People with migraines have differences in an area of the brain that helps process sensory information, including pain, according to a study published in the November 20, 2007, issue of Neurology, the medical journal of the American Academy of Neurology.

The study found that part of the cortex area of the brain is thicker in people with migraine than in people who do not have the neurological disorder.

Comparing 24 people with migraine to 12 people without migraine, the study found that the somatosensory cortex area of the brain was an average of 21 percent thicker in those with migraine.
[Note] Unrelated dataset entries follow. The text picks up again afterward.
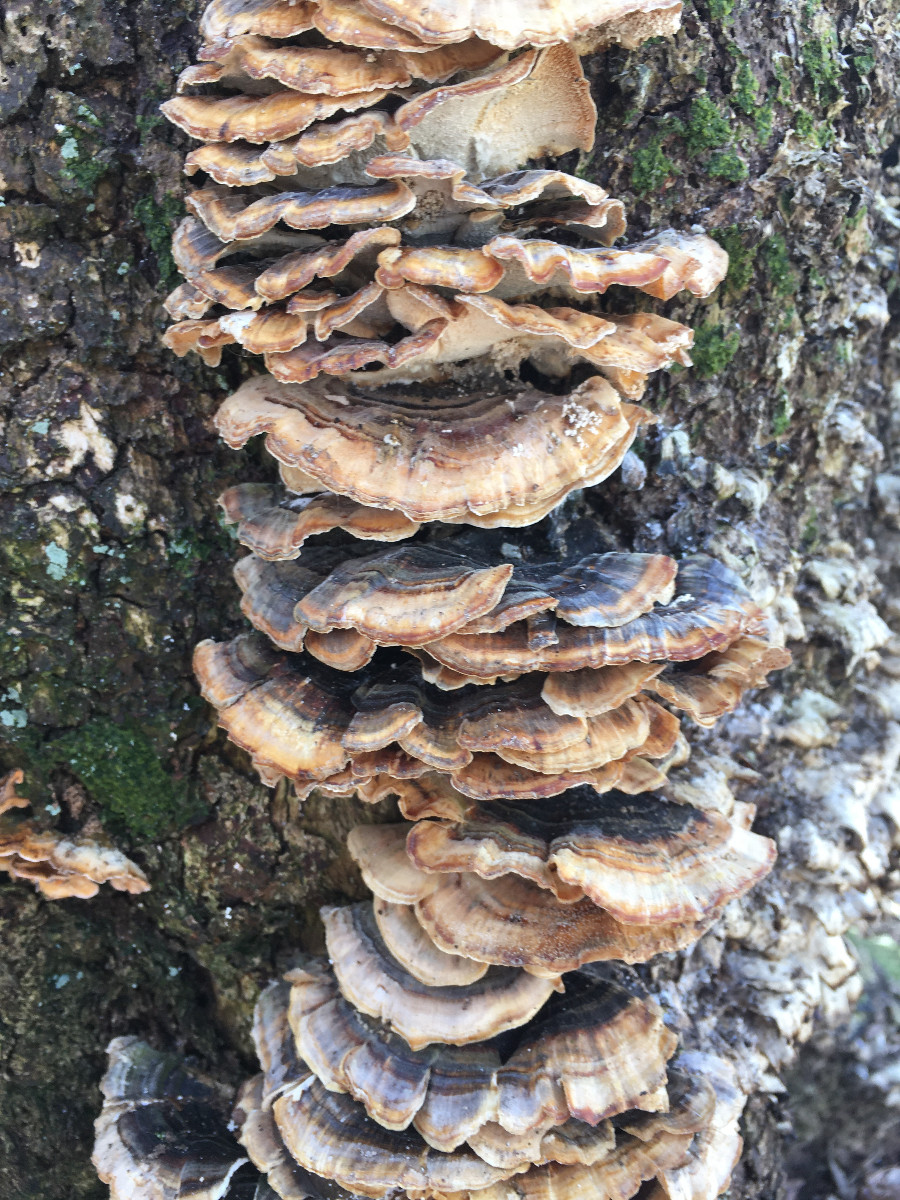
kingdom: Fungi
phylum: Basidiomycota
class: Agaricomycetes
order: Polyporales
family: Polyporaceae
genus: Trametes
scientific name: Trametes versicolor
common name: broget læderporesvamp
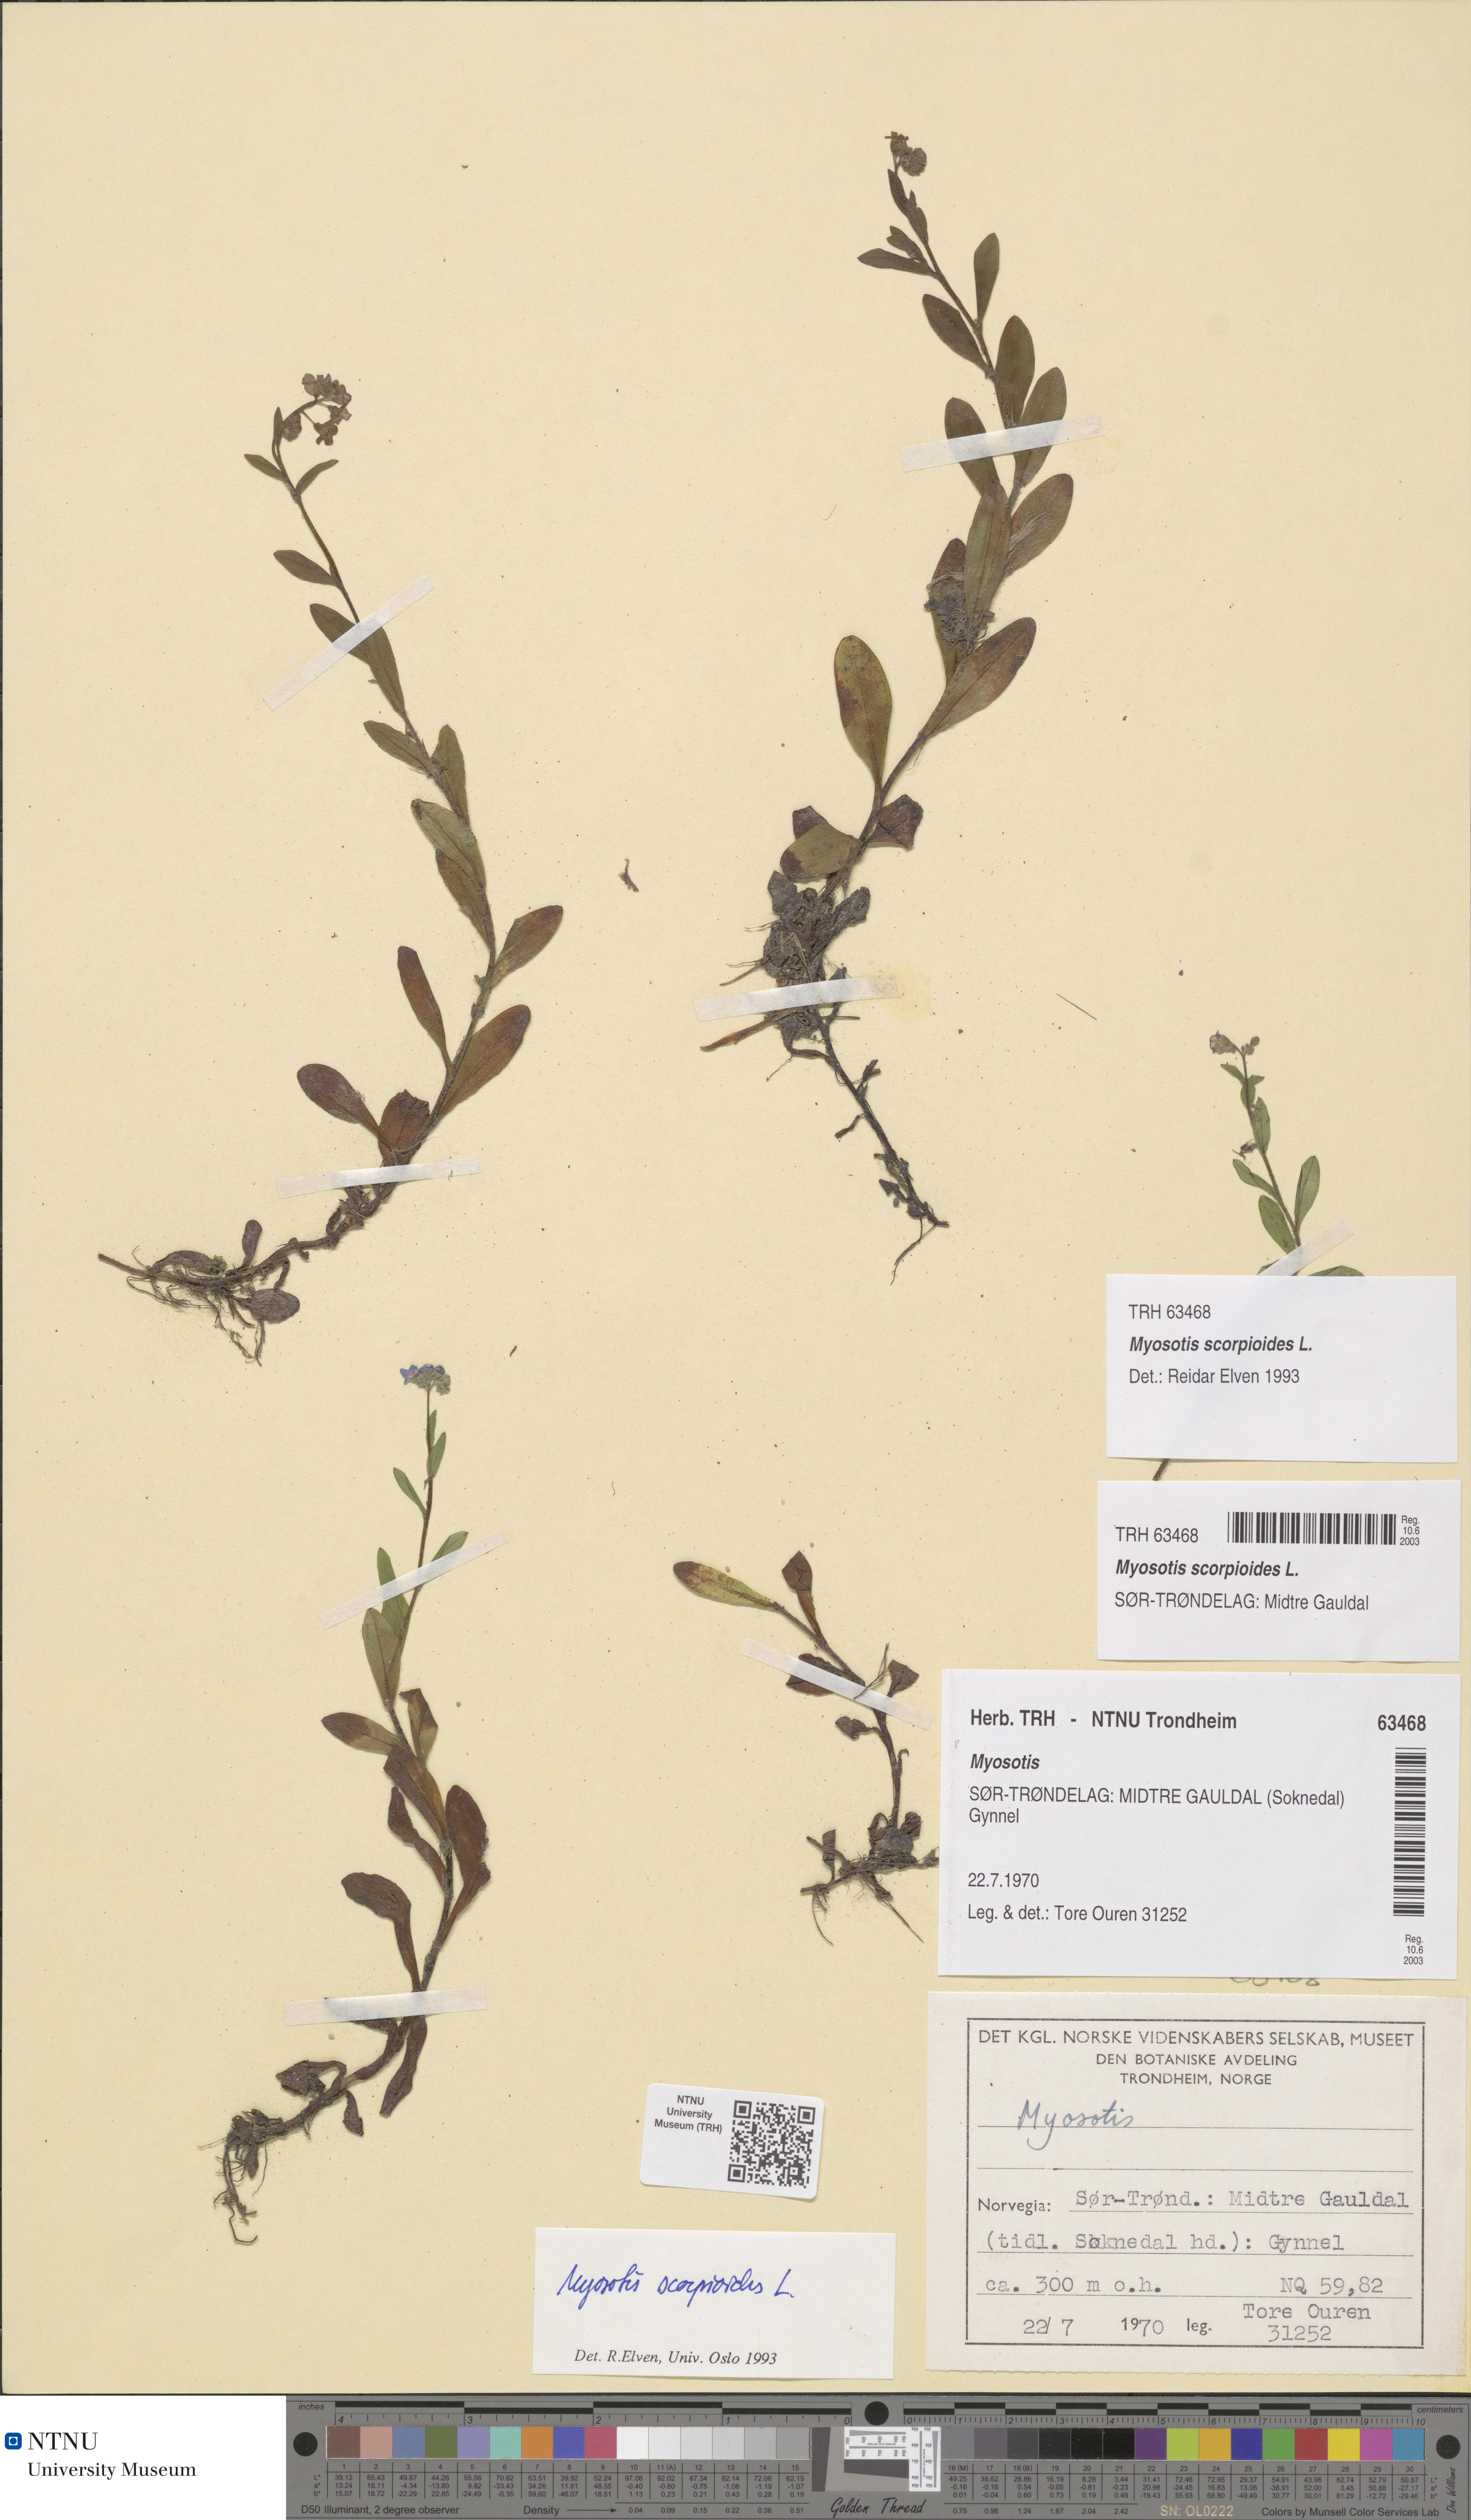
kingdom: Plantae
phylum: Tracheophyta
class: Magnoliopsida
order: Boraginales
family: Boraginaceae
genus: Myosotis
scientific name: Myosotis scorpioides
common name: Water forget-me-not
“Repeated migraine attacks may lead to, or be the result of, these structural changes in the brain,” said study author Nouchine Hadjikhani, MD, of The Martinos Center for Biomedical Imaging at Massachusetts General Hospital in Boston. “Most of these people had been suffering from migraines since childhood, so the long-term overstimulation of the sensory fields in the cortex could explain these changes. It’s also possible that people who develop migraines are naturally more sensitive to stimulation.”

Hadjikhani said the results indicate that the brain’s sensory mechanisms are important components in migraine. “This may explain why people with migraines often also have other pain disorders such as back pain, jaw pain, and other sensory problems such as allodynia, where the skin becomes so sensitive that even a gentle breeze can be painful.”

Other studies have shown changes in the cortex. The area becomes thinner in neurological disorders such as multiple sclerosis and Alzheimer’s disease. But the area thickens with extensive motor training and learning.